Our study has some limitations. First, because this is an observational study, we are not able to establish causal relationships. Second, although the definition of medical diagnoses using ICD9/10 codes allowed us to include a large number of children, the assessment of clinical details of LRTI and other clinical outcomes was not possible. Additionally, although self-reporting of pre-pregnancy weight and height allowed the ascertainment of BMI in a large number of mothers enrolled in the BBC (> 93%), recall errors may occur. Although we included most of the known determinants of LRTI risk, there are other potential confounders (e.g., infant’s weight gain, maternal history of asthma) that were not included in our model. Similarly, although we examined the relation between LRTI with maternal education and LRTI risk, the effect of other socio-economic indicators (e.g., household income) was not described and should be further studied. Of note, the frequency of LRTI among infants in our cohort was lower in comparison with previous data7. It is possible that by including only physician-diagnosed cases, we have captured only the most severe spectrum of LRTI that required medical attention, and asymptomatic or mild episodes have not been reported. In addition, the possibility that LRTI cases are not reported in our database (e.g., seen at other institutions outside BMC), although low, cannot be completely excluded.

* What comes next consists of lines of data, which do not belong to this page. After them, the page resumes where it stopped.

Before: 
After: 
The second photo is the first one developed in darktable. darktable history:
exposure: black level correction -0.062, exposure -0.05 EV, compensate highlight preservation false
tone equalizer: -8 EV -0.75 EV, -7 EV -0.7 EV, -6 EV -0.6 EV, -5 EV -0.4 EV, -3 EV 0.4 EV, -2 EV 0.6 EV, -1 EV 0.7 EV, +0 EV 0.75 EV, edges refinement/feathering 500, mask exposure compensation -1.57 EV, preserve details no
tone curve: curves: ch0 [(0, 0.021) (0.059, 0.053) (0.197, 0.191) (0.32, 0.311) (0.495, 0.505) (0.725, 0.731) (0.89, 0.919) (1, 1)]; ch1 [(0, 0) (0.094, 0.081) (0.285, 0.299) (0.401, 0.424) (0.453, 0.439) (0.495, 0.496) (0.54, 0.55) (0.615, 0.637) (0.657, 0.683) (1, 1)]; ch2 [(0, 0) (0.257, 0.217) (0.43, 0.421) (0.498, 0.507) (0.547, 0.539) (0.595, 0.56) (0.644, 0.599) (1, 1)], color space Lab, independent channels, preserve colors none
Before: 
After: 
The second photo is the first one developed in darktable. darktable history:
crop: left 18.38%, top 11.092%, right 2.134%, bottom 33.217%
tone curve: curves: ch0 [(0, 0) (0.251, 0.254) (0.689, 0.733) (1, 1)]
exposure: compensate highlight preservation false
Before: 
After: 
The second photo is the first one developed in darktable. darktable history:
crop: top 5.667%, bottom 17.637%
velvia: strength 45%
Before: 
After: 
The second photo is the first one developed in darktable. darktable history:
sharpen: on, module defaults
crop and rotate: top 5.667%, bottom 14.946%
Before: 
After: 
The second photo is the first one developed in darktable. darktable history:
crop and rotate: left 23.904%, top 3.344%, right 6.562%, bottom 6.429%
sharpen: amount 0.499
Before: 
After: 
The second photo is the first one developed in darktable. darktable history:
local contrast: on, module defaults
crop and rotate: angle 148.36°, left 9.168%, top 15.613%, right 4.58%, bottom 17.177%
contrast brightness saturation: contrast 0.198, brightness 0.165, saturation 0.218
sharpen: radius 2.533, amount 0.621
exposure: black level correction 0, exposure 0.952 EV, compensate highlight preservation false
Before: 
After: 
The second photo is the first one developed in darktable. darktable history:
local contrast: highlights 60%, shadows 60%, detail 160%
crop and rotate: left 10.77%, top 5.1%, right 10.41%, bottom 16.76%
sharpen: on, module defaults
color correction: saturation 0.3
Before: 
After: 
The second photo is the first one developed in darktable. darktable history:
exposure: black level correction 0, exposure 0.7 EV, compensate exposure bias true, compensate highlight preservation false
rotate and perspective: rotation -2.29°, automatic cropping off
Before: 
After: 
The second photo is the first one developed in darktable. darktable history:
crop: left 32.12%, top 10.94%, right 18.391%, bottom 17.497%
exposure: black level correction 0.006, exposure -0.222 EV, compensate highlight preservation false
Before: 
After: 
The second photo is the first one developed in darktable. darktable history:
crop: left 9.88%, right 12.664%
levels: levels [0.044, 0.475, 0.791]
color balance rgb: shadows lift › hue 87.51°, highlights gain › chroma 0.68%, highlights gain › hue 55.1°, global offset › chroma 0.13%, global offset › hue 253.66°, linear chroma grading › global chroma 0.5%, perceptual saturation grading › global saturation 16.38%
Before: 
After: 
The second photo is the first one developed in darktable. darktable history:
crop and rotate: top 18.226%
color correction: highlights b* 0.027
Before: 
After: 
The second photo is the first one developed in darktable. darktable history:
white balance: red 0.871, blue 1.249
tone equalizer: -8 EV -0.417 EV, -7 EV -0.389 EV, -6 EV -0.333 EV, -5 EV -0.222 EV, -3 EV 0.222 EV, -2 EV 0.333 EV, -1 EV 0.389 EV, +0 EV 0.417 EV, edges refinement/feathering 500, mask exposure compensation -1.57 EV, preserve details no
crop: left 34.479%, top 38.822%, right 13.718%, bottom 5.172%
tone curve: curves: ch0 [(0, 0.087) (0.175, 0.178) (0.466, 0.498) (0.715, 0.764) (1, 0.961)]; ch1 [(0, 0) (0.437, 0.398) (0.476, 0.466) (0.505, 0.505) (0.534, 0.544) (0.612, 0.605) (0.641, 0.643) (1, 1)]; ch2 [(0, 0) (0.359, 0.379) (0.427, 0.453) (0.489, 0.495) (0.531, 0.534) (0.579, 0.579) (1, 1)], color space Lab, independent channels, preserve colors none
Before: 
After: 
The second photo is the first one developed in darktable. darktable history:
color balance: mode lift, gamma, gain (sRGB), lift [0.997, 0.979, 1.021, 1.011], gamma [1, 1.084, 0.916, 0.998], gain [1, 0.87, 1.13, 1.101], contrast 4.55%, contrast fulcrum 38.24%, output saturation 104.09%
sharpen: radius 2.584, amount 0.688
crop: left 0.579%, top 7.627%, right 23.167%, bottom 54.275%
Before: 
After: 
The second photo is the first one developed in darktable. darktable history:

Nevertheless, the identification of pre-pregnancy maternal obesity as an associated factor behind the development of LRTI during infancy in a predominantly urban, low-income, minority population is important. First, our findings are in agreement with existing studies demonstrating that pre-pregnancy maternal obesity is an independent predictor for the development of early life LRTI in children from multiple backgrounds5,9,20. Hence, it highlights a common preventable risk factor of infant respiratory morbidity. Considering that minority underserved women of childbearing age are disproportionally affected by obesity10, studies aimed to understand and prevent the effect of maternal obesity in infant respiratory health will be directly relevant to the most vulnerable segments of the U.S. population: urban, low-income, minority women, and their infants.

Importantly, our findings support the hypothesis that intrauterine life is important for the development of early life immunity and motivates further investigation into the mechanisms underlying LRTI risk in early life, which can eventually point to prevention5,9,20,30,39. The notion that infant immunity may be influenced by in-utero exposures also prompts to study whether other pediatric immunological diseases (e.g., allergies, autoimmunity) may have prenatal determinants. Furthermore, research aimed to better understand normal human immune development may provide clues about how rare and common immunological diseases emerge.

Conclusion

The impact of this study is that it provides novel evidence of a strong association between maternal obesity and early-life LRTI in a low-income, urban, minority community independently of known LRTI risk factors. These results raise important questions about why maternal obesity increases the vulnerability to respiratory pathogens in early life. Elucidating the underlying disease mechanisms of how maternal obesity and early-life LRTI are linked is key to understand the origin of several respiratory conditions associated with increased maternal weight. Further investigating this link could also lead to novel strategies for risk stratification of infants at high-risk of LRTI and primary prevention in children born to obese mothers in urban, high-risk, underserved populations.